O objetivo do sistema capitalista não pode ser outro. Justamente porque o objetivo deles é produzir uma mão de obra cada vez mais precarizada, uma classe trabalhadora cada vez mais dividida, de tal forma que hoje encontramos no mesmo corredor do hospital ou da faculdade, três companheiras trabalhando na limpeza e na manutenção, sendo uma delas CLT, outra delas autárquica (funcionária pública) e a outra delas sem direito algum, terceirizada. Eles querem criar uma raça de mulheres semi-escravas e jogar contra a outra, contra as quase-escravas e estas contra a outra, das carteira-assinada. E isso em um país onde a mulher é mais de 50% da mão de obra, recebendo, no entanto, 40% menos de salário.
A força de toda forma, se formos ao combate, como vocês estão indo, é nossa. Temos que lutar para varrer com tudo isso. O SINTUSP vem dando um exemplo, a secretaria de mulheres do SINTUSP está dando o exemplo, quando reúne trabalhadoras combativas, em greve, em plena paralisação, para discutir essas questões na perspectiva revolucionária que é a da luta para unir a classe trabalhadora em torno do seu programa. Saúdo o companheiro Brandão – por cuja readmissão vocês vêm lutando – e seu sindicato como um exemplo do bom combate, do bom programa (de unidade dos terceirizados e não-terceirizados), da boa luta para que a mulher trabalhadora entenda que ou nós somos lutadores e lutadoras, pelo direito de creche, pelo direito da mulher à sua saúde e proteção à saúde, ou nós não somosnada. A burocracia sindical abandonou o SUS à sua própria sorte, deixou-o nas mãos da burguesia da saúde que está transformando tudo em mercadoria, acumulando capital numa ponta, miséria na outra; a nossa luta deve começar por ser, por isso mesmo, antiburocrática, contra todo tipo de burocracia dentro da classe trabalhadora e, partindo das bases, reconstruirmos um movimento sindical e de local de trabalho que defina bandeiras de luta e de unidade da classe em torno dessas bandeiras.

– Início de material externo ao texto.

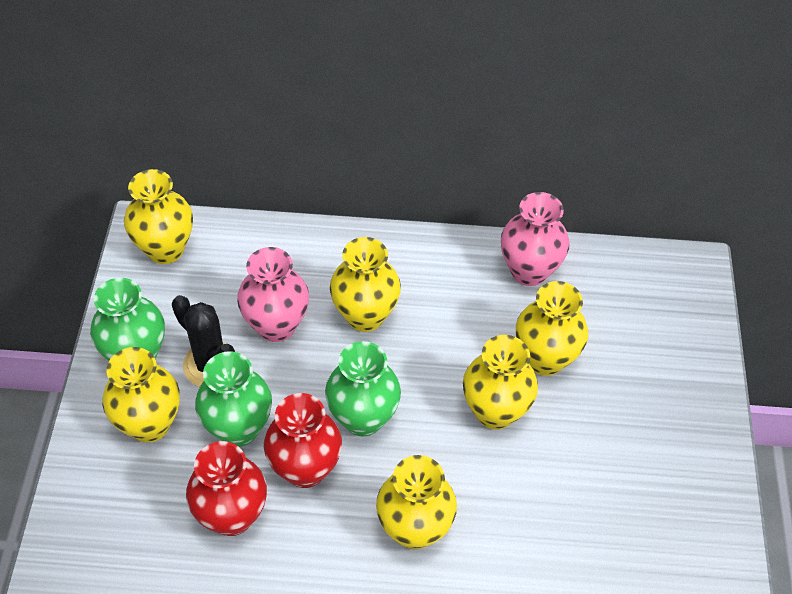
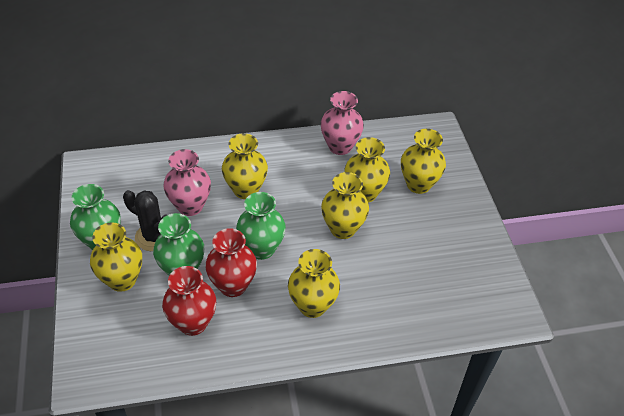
camera: 15 degrees left, 5 degrees down
(165, 249) = (104, 175): yellow vase -> yellow vase (418, 184)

Saúdo companheiros e companheiras como Brandão, Dinizete, Diana e todos os aqui presentes e que contam desde já com nossa simpatia e solidariedade para o grande combate que mal começou. E pela luta que para vocês é urgente e imediata, inclusive pelo próprio direito de greve, hoje ameaçado pelo corte do ponto, a partir da reitoria e do governo Serra e, no final de contas, acobertados pelo modo petista de fazer sindicalismo que é o que impede, neste momento, uma ampla campanha nacional de solidariedade com a greve de vocês.